As this teacher’s coach, those words made me smile. They warmed my heart because I knew the impact this teacher was going to have on her kids because of the truth in that statement.

It’s been my pleasure to partner with a couple of teachers this school year as we (teachers and coach) have navigated the waters of small-group instruction in reading, incorporating the five components of reading into their instruction.

Teaching students to read is an astoundingly complex cognitive process.  When we sit down to read, we are using phonemic awareness (the ability to hear and manipulate sounds), phonics, vocabulary, fluency and comprehension.  The goal in elementary school is to get our kids proficient so that these components are used simultaneously to create an enriched reading experience.

We could compare this to teaching the game of basketball.  A coach would not just teach a player to dribble and think they could hit the court and play the game.  That coach would have to teach multiple skills so the player could integrate them all on the court and create the magical moment when it all comes together to play the game.

There are times when that coach teaches skills in isolation, shooting a lay-up, for example.
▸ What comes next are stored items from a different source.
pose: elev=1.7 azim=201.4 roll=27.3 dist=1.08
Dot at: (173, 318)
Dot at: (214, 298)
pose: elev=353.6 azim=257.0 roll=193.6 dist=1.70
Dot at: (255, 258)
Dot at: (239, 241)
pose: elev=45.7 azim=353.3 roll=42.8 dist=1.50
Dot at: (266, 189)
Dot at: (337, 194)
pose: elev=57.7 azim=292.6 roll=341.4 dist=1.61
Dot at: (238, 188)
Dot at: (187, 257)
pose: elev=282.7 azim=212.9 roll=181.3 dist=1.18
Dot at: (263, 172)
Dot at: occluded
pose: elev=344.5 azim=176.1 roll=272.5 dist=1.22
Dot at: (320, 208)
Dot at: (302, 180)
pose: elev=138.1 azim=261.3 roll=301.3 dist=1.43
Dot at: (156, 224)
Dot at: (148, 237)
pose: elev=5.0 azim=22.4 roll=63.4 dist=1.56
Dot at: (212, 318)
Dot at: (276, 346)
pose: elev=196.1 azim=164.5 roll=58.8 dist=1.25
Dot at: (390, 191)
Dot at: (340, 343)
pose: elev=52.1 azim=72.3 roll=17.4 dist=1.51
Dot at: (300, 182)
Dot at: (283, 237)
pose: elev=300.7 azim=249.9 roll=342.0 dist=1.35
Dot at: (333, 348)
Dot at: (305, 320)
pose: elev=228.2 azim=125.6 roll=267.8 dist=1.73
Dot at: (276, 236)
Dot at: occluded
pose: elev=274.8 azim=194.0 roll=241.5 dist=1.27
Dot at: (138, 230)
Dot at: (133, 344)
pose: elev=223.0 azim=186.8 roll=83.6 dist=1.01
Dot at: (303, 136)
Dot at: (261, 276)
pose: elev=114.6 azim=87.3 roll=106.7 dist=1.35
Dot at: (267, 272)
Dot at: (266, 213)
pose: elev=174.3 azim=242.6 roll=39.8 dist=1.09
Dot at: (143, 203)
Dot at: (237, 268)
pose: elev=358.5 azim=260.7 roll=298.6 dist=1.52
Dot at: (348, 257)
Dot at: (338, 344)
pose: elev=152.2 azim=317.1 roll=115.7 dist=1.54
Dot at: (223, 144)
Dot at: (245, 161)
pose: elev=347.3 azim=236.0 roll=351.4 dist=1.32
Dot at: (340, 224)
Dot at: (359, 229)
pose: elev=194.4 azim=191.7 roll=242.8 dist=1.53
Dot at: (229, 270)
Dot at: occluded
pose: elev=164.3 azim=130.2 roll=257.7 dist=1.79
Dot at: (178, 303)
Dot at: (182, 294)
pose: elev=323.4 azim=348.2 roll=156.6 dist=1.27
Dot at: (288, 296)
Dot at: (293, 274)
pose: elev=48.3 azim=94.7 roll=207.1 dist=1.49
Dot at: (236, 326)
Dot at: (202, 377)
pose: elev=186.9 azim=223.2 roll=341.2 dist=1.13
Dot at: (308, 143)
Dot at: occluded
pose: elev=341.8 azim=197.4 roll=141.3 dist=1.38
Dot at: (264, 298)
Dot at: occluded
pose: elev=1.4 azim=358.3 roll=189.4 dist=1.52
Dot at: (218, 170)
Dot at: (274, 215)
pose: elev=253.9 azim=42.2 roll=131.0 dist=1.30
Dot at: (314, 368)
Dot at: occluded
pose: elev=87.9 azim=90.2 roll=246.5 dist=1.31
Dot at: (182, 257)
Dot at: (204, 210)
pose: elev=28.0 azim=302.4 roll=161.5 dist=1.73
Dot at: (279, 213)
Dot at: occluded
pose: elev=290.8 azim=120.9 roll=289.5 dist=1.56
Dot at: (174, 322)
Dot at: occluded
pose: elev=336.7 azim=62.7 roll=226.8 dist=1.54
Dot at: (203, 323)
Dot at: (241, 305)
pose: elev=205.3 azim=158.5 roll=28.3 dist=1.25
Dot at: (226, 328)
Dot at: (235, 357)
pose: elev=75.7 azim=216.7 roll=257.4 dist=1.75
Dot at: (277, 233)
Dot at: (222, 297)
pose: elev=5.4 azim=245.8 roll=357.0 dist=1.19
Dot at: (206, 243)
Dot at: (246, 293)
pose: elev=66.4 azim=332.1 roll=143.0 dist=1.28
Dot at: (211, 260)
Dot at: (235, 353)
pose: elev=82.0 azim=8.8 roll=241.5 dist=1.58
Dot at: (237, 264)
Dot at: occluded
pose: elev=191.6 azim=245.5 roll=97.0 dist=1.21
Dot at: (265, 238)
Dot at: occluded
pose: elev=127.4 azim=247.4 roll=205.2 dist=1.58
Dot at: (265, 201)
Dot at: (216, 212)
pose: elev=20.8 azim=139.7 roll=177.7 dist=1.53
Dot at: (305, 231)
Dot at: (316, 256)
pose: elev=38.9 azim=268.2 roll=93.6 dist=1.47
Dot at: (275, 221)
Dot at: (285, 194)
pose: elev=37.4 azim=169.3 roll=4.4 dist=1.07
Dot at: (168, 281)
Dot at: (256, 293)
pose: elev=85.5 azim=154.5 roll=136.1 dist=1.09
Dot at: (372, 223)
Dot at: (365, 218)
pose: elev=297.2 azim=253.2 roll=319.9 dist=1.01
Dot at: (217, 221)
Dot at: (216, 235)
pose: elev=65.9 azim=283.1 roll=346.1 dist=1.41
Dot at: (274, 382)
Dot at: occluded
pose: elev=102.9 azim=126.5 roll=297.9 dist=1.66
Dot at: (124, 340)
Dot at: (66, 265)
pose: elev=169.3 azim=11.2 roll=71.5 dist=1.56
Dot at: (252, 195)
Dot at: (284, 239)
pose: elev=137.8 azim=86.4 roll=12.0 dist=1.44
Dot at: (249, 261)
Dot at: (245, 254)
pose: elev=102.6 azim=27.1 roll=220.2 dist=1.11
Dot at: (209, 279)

But, ultimately, the real measure of the player’s ability is if they can apply that ability to shoot a lay-up in a game.

The same is true for reading.  Best practice in reading instruction says that when we sit down to teach kids how to read, the most gains in student achievement come when we’re incorporating all five components in small group reading instruction in a text that is at the child’s instructional reading level.

That is the adventure I’ve had the pleasure of being part of as two of my teachers and myself have partnered in building our knowledge on how to do this.

Admittedly, this adventure was frontloaded with a lot of information and time in knowing the components and knowing how to incorporate them all in a small group lesson.

What gave me great joy was to see how easily these two teachers picked up the this ability.  Within a couple of weeks, they were planning their own lessons, incorporating the five components, and in their words, the planning was not nearly as hard as they thought it would be.

Within just a couple of weeks, my teachers were telling me how intimately they knew their students’ reading abilities…better than they ever had.

Each time I would I sit down with these teachers to partner with them as coach and teacher, I planned to ask them how their anecdotal notes on the five components guided their instruction for the next week.  Before I could utter that question, they were telling me which kids needing phrasing work (fluency), which kids didn’t know how to break apart words using the vccv pattern (phonics), which kids needed to be pulled for an invitational group on open and closed syllables (phonics),  which kids had a deficit in vocabulary,  etc.

They knew their kids abilities in reading…their strengths and their targeted need.  They knew this because the witnessed the kids either succeed or struggle with these skills right before their eyes.

This was just after a few weeks of going through a coaching cycle.  So powerful.

And, we’ve only been in school for a little over a month. Just think the progress these kids are going to make in reading after an entire year of targeted instruction.

Are you interested in knowing your kids’ reading abilities to this extent?  Here’s where you can start:

  1. Keep your whole group lessons down to mini-lessons. Just because you’re teaching during that whole group time, doesn’t mean your kids are engaged and learning. And, it’s impossible to glean the knowledge you need on your kids’ abilities in the five components if the majority of your time is spent in whole group instruction.
  2. Make small groups a priority.  Every day.
  3. Begin building  your knowledge on the five components of reading.
  4. Talk to your coach or colleagues who can guide you in incorporating this into your instruction.

Take these steps, and it could be you saying you know your kids better than you ever have before.